Abstract

Phosphate is a key element for several physiological pathways, such as skeletal development, bone mineralization, membrane composition, nucleotide structure, maintenance of plasma pH, and cellular signaling. The kidneys have a key role in phosphate homeostasis with three hormones playing important roles in renal phosphate handling (i.e., parathyroid hormone (PTH), fibroblast growth factor 23 (FGF23), and 1,25 dihydroxy-vitamin D). Hypophosphatemia is defined as a serum phosphate level of less than 2.5 mg/dL. Hypophosphatemia is an electrolyte disorder frequently faced in inpatient and outpatient practice.
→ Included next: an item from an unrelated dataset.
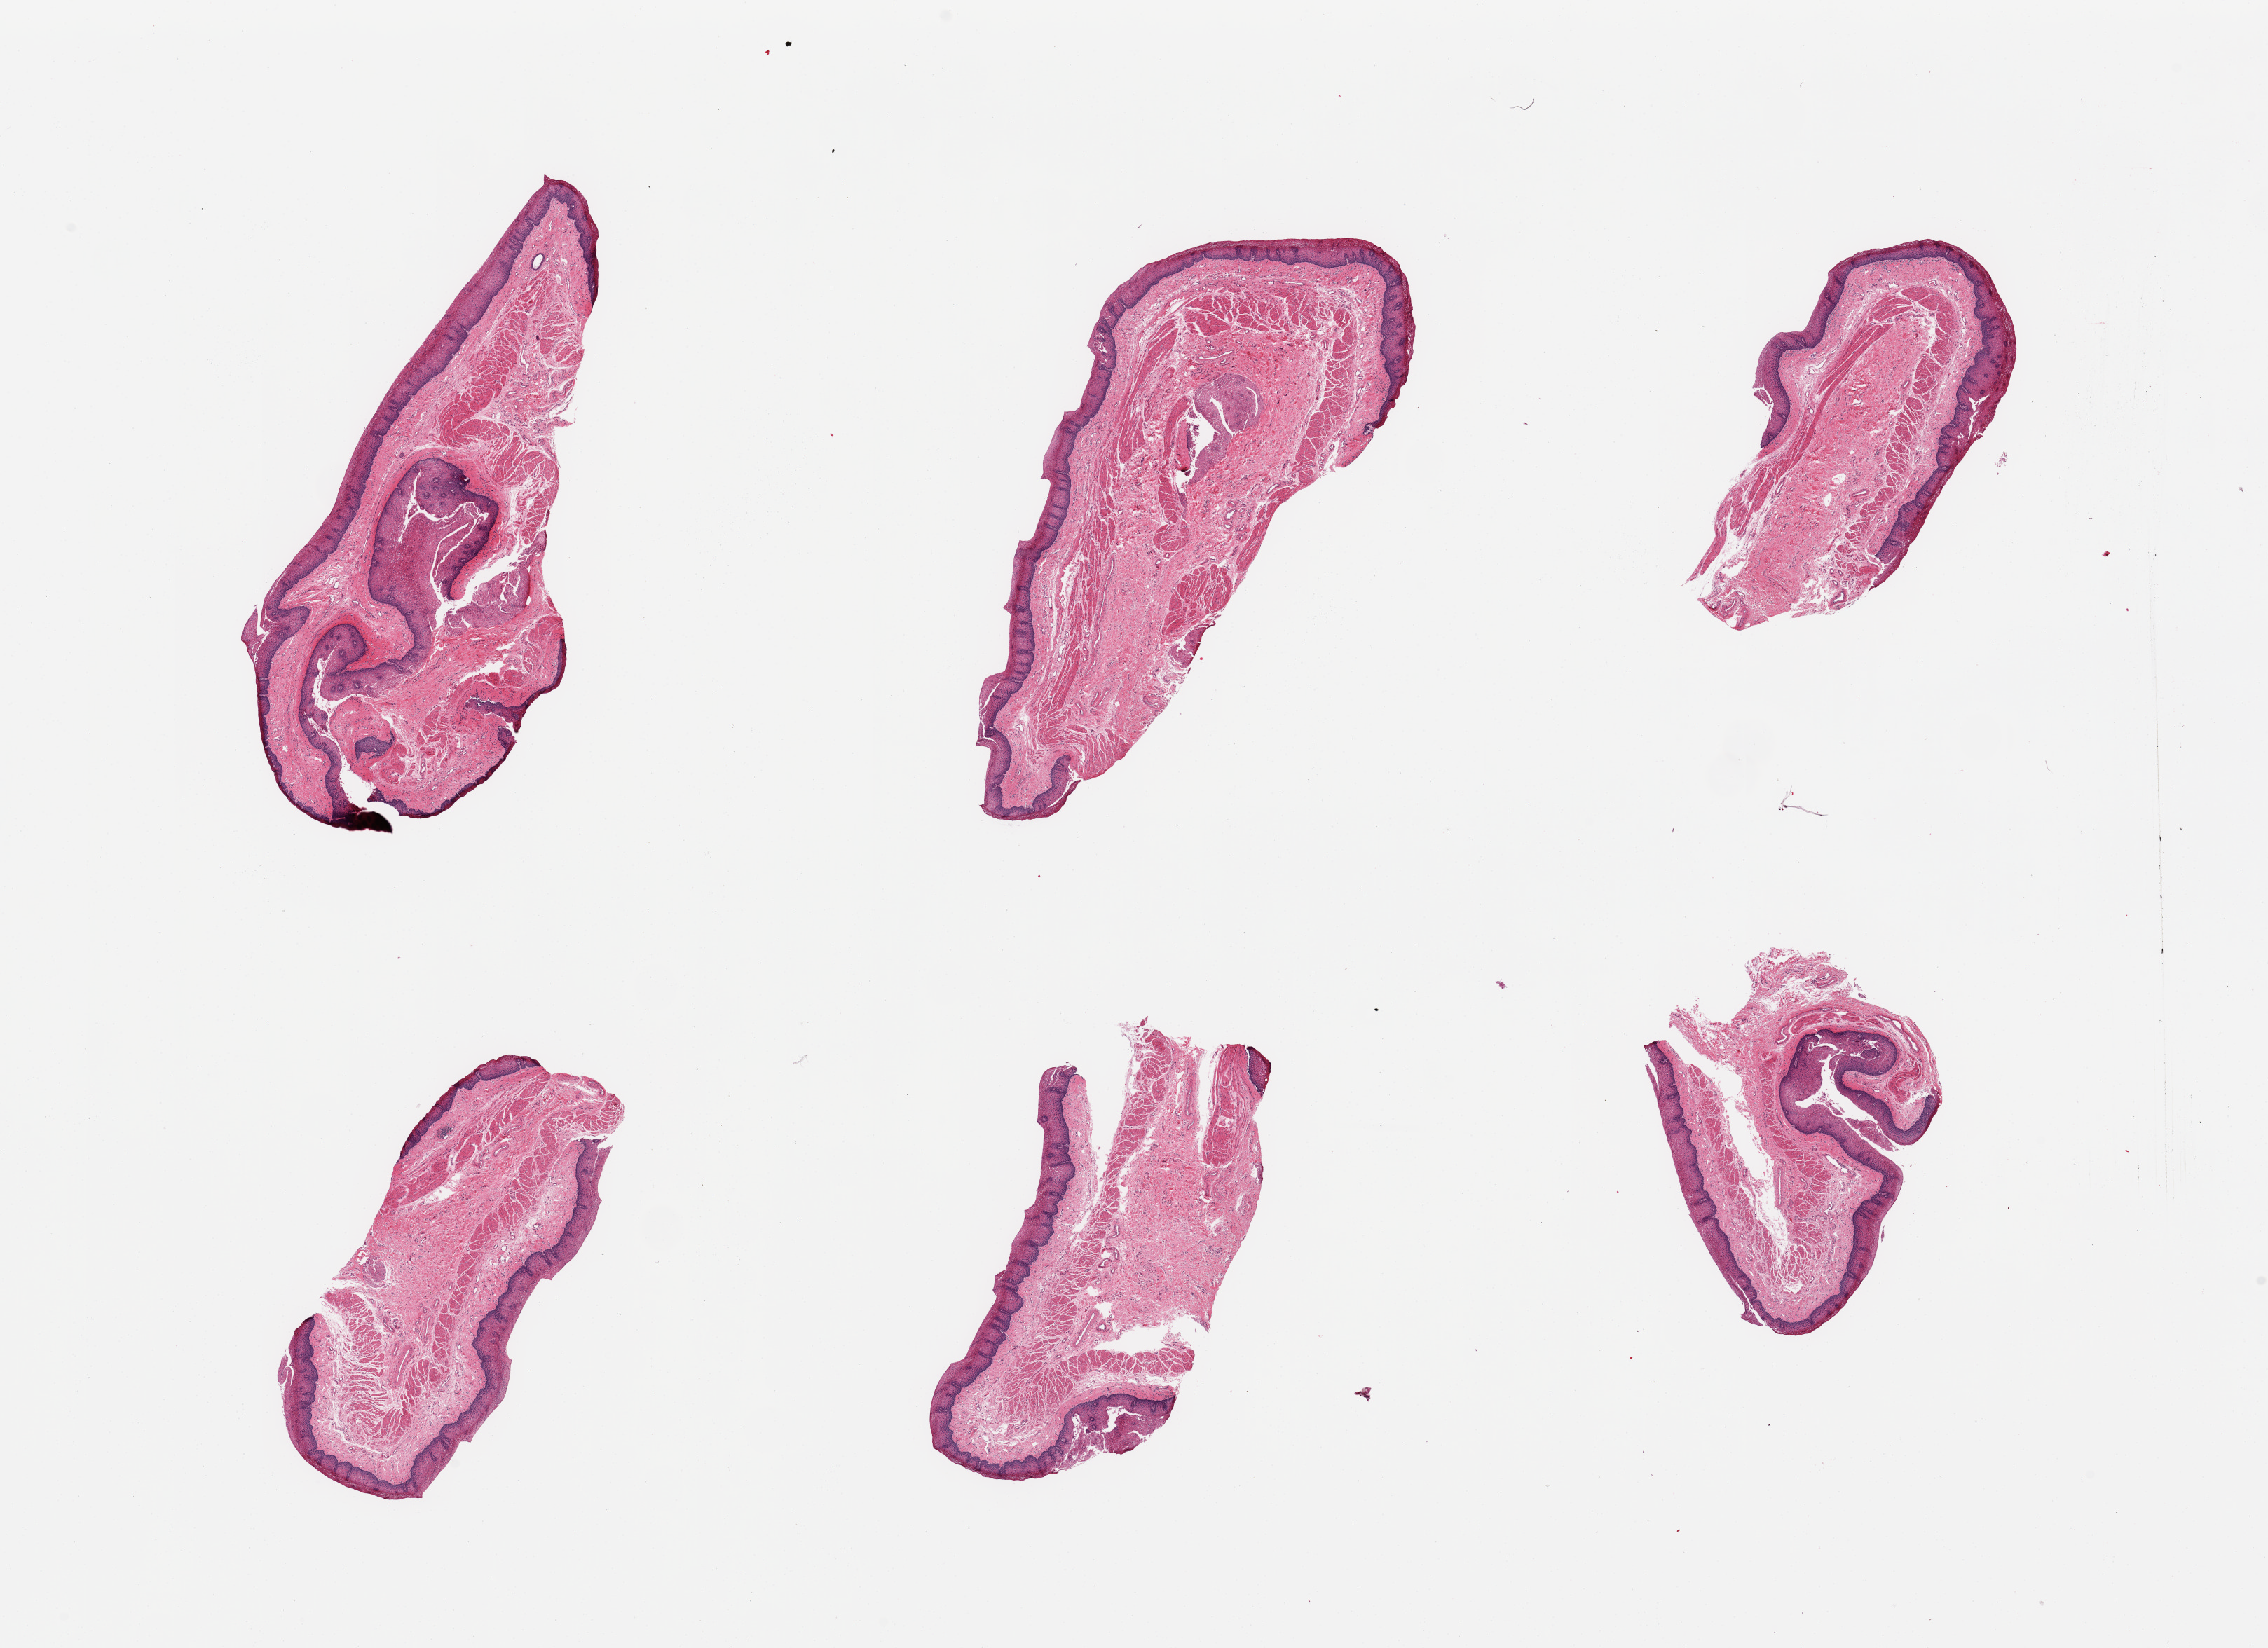
Whole-slide image, H&E stain, brightfield, a low-resolution overview of the entire scanned area, about 25.6 x 18.6 mm (acquisition: 20x scan), PAXgene-fixed paraffin-embedded (PFPE) section, sampled site (target tissue): esophageal mucous membrane, donor tissue sample. Donor sex: female.
Reviewer comment on this tissue sample: 6 pieces.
Associated symptoms are very variable but are often nonspecific. The consequence is that it might be overlooked. Yet, when severe, hypophosphatemia is associated with a significant morbidity–mortality and, therefore, needs to be identified and treated appropriately. Treatment goes from identifying the cause to substitution according to whether it is symptomatic or not and its severity. Mild to moderate hypophosphatemia needs substitution only when symptomatic, in which case it will be administered orally, while severe hypophosphatemia requires an intravenous substitution. Independently of the genetic diseases affecting the FGF23 pathway (such as hypophosphatemic rickets), hypophosphatemia is a frequent condition in daily practice, and untreated severe hypophosphatemia can induce hemolysis, rhabdomyolysis, respiratory failure, cardiac dysfunction, and neurological impairment, thus requiring a rapid correction to avoid severe complications.